310.2/5–2153: Telegram
The United States Representative at the United Nations (Lodge) to the Department of State
715. Re admission of new members: As Department aware, there appears to be strong feeling among UN members, particularly the small countries, that settlement of membership question is imperative. French, who have hitherto opposed any package deal on membership, have now indicated to us that they would favor such approach provided agreement could be reached with UK and US.
Proceedings thus far in special committee on membership indicate sentiment in favor of breaking deadlock. As indicated in Deptel 438, May 14, Egyptian suggestion that omnibus settlement is only practical solution would probably raise difficulties for US. British feel it may be difficult to keep committee from at least tacitly recognizing that a political accommodation among the big five is only way out of impasse. Looking forward to 8th GA, when Soviet package proposal doubtless will be reintroduced (with better prospects of adoption unless some other settlement is in sight), it might be helpful to us to take initiative with some sort of omnibus proposal of our own, although I have reached no firm conclusion as to what the precise nature of such a proposal should be.
I am generally in favor of trying, under the right circumstances, to find omnibus solution of this problem.
Our action in UN on this question should be consistent with broad lines of policy laid down by President in his April 16 speech which, while it did not refer to admissions question, did refer to a series of other specific matters, in order of priority, as tests of Soviet sincerity. In other words, while he is willing to meet Soviets half way, he wants evidence of their sincerity in regard to such matters Korea, Indochina, Austria and Germany before we start making substantial concessions to them. Admission of Soviet satellites to UN would be substantial concession for which there should be some very real quid pro quos.
In addition to foregoing general considerations there are number of specific risks against which we must carefully protect ourselves:
- 1.
- There is likely to be, following armistice in Korea, a much stronger emotional and political drive for seating Communist China in UN than for admitting new members. While American public opinion might in due time become reconciled to admission of Soviet satellites to UN, particularly if such action followed clear evidence of Soviet sincerity in regard to matters mentioned in President’s speech, I do not anticipate that American public opinion within predictable future would countenance seating Communist China. Any action which we may support with regard to new members is bound to have effect on our position in UN with regard to Chinese representation [Page 959] and could conceivably seriously weaken our position in latter regard.

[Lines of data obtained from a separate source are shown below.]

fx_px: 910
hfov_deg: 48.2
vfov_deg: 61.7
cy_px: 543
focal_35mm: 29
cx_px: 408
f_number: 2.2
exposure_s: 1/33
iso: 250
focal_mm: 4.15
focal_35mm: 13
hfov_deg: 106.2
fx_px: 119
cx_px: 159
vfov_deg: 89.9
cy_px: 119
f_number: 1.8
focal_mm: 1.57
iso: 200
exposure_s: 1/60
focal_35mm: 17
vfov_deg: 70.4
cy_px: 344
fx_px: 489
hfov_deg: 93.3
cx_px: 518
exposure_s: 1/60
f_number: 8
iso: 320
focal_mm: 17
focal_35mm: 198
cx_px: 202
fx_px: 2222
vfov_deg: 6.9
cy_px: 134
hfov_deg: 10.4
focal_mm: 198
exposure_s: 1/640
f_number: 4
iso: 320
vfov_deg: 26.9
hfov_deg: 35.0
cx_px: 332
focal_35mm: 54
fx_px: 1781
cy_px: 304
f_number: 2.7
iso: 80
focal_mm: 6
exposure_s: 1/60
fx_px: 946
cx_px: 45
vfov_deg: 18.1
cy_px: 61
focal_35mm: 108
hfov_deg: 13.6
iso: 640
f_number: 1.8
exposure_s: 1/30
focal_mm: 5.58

This should be governing consideration.
- 2.
- As indicated, any political solution of membership question would have to be based on clear evidence that Soviet Union has demonstrated by deeds its will for peace. Moreover such solution would have to be based on evidence that satellite countries had demonstrated by their action (e.g., Cardinal Mindzenty, et cetera) that they would at least plausibly qualify under Article 4 of charter.
- 3.
- We should also insist on something better than two-to-one ratio in our favor in order to preserve at least our voting ratio on important questions in GA. Moreover, we should not lose sight of fact that nuisance value of each Soviet satellite in UN may offset positive advantage we derive from having our friends in UN.
- 4.
- Finally, we must face fact that unless we succeed in securing admission of all nations whose candidacies we support, there is every likelihood that the Soviets, having secured the admission of all their satellites, would veto such nations friendly to US as had not been initially admitted. In this connection Department will recall indications we have had from British that they have had in mind package deal which would leave out Japan, admission of Japan presumably to be used as quid pro quo for seating Communist China. This, I feel, would be quite inadmissible for us.

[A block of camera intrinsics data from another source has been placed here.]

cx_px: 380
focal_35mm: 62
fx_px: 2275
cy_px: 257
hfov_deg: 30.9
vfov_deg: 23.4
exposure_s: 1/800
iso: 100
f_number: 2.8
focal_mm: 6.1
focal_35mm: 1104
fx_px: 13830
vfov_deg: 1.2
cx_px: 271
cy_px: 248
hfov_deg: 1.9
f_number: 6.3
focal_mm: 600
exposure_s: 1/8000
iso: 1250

I feel that procedure outlined by Department for work of present admissions committee, which would prevent it from reaching firm conclusions, is entirely sound and I think we should insist, particularly with British but also with French and others, that this committee refrain from vitiating our bargaining power by attempting to make any specific recommendations at all, including a recommendation that a political settlement should be sought.